= Supplied data =

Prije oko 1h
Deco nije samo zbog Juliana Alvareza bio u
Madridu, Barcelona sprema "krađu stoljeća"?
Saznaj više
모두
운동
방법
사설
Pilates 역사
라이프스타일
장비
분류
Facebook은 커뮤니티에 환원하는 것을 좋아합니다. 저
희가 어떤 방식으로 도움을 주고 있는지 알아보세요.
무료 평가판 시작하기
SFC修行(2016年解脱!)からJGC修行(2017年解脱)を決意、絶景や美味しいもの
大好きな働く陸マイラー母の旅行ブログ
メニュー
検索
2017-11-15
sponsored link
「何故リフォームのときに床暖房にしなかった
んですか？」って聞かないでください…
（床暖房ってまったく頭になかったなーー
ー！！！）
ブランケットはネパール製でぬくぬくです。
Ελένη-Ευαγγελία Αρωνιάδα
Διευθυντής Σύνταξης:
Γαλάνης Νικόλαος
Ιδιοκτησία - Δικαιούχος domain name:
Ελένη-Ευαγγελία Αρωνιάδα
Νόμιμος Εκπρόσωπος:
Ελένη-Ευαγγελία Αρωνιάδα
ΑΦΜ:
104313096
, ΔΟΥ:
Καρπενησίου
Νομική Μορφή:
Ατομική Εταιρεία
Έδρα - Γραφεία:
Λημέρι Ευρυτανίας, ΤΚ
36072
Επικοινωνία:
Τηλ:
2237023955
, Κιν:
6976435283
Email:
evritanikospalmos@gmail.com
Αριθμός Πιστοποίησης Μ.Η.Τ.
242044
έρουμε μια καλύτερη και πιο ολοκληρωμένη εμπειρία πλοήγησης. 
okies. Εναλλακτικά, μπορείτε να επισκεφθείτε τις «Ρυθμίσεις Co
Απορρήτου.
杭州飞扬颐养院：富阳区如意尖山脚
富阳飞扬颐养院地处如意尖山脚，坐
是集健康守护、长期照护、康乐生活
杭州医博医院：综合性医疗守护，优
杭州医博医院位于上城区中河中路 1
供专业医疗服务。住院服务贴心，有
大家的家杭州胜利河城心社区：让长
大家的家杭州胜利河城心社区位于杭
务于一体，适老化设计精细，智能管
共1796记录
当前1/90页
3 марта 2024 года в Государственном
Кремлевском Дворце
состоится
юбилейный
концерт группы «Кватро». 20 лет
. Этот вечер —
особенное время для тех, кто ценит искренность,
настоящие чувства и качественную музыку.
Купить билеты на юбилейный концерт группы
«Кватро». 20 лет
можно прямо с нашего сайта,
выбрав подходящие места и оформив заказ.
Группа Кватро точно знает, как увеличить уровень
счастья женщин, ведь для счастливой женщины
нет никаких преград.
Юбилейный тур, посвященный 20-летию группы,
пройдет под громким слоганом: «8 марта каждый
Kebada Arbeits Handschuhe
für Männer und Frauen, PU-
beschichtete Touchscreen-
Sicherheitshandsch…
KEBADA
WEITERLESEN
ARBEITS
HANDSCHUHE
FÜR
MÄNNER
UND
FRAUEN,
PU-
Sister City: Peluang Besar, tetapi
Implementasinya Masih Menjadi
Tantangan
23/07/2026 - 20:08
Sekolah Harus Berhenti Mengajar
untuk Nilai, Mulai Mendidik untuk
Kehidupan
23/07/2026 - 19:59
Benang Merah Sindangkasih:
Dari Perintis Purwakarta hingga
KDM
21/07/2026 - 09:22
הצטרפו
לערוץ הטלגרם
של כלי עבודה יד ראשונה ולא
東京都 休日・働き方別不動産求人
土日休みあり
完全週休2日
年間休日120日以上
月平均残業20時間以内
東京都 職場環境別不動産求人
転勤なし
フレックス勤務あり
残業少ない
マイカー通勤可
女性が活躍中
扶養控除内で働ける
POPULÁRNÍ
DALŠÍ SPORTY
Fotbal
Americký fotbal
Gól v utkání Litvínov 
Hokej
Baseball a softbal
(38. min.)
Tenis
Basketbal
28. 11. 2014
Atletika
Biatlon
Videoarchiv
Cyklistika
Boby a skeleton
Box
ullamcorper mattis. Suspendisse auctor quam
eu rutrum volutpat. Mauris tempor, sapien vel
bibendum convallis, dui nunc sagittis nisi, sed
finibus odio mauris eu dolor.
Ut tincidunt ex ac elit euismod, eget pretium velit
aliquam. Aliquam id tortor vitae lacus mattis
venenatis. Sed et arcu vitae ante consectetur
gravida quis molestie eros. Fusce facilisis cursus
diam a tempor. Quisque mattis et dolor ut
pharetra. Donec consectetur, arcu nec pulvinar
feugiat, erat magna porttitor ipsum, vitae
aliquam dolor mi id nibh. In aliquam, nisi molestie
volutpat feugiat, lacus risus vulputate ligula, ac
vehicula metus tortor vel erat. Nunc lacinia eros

= Exercise description =
If a line falls between the first line of the entries and the line containing "Группа Кватро точно", or is one of those two, restate it word for word; leave all other lines out.

= Answer box =
Prije oko 1h
Deco nije samo zbog Juliana Alvareza bio u
Madridu, Barcelona sprema "krađu stoljeća"?
Saznaj više
모두
운동
방법
사설
Pilates 역사
라이프스타일
장비
분류
Facebook은 커뮤니티에 환원하는 것을 좋아합니다. 저
희가 어떤 방식으로 도움을 주고 있는지 알아보세요.
무료 평가판 시작하기
SFC修行(2016年解脱!)からJGC修行(2017年解脱)を決意、絶景や美味しいもの
大好きな働く陸マイラー母の旅行ブログ
メニュー
検索
2017-11-15
sponsored link
「何故リフォームのときに床暖房にしなかった
んですか？」って聞かないでください…
（床暖房ってまったく頭になかったなーー
ー！！！）
ブランケットはネパール製でぬくぬくです。
Ελένη-Ευαγγελία Αρωνιάδα
Διευθυντής Σύνταξης:
Γαλάνης Νικόλαος
Ιδιοκτησία - Δικαιούχος domain name:
Ελένη-Ευαγγελία Αρωνιάδα
Νόμιμος Εκπρόσωπος:
Ελένη-Ευαγγελία Αρωνιάδα
ΑΦΜ:
104313096
, ΔΟΥ:
Καρπενησίου
Νομική Μορφή:
Ατομική Εταιρεία
Έδρα - Γραφεία:
Λημέρι Ευρυτανίας, ΤΚ
36072
Επικοινωνία:
Τηλ:
2237023955
, Κιν:
6976435283
Email:
evritanikospalmos@gmail.com
Αριθμός Πιστοποίησης Μ.Η.Τ.
242044
έρουμε μια καλύτερη και πιο ολοκληρωμένη εμπειρία πλοήγησης. 
okies. Εναλλακτικά, μπορείτε να επισκεφθείτε τις «Ρυθμίσεις Co
Απορρήτου.
杭州飞扬颐养院：富阳区如意尖山脚
富阳飞扬颐养院地处如意尖山脚，坐
是集健康守护、长期照护、康乐生活
杭州医博医院：综合性医疗守护，优
杭州医博医院位于上城区中河中路 1
供专业医疗服务。住院服务贴心，有
大家的家杭州胜利河城心社区：让长
大家的家杭州胜利河城心社区位于杭
务于一体，适老化设计精细，智能管
共1796记录
当前1/90页
3 марта 2024 года в Государственном
Кремлевском Дворце
состоится
юбилейный
концерт группы «Кватро». 20 лет
. Этот вечер —
особенное время для тех, кто ценит искренность,
настоящие чувства и качественную музыку.
Купить билеты на юбилейный концерт группы
«Кватро». 20 лет
можно прямо с нашего сайта,
выбрав подходящие места и оформив заказ.
Группа Кватро точно знает, как увеличить уровень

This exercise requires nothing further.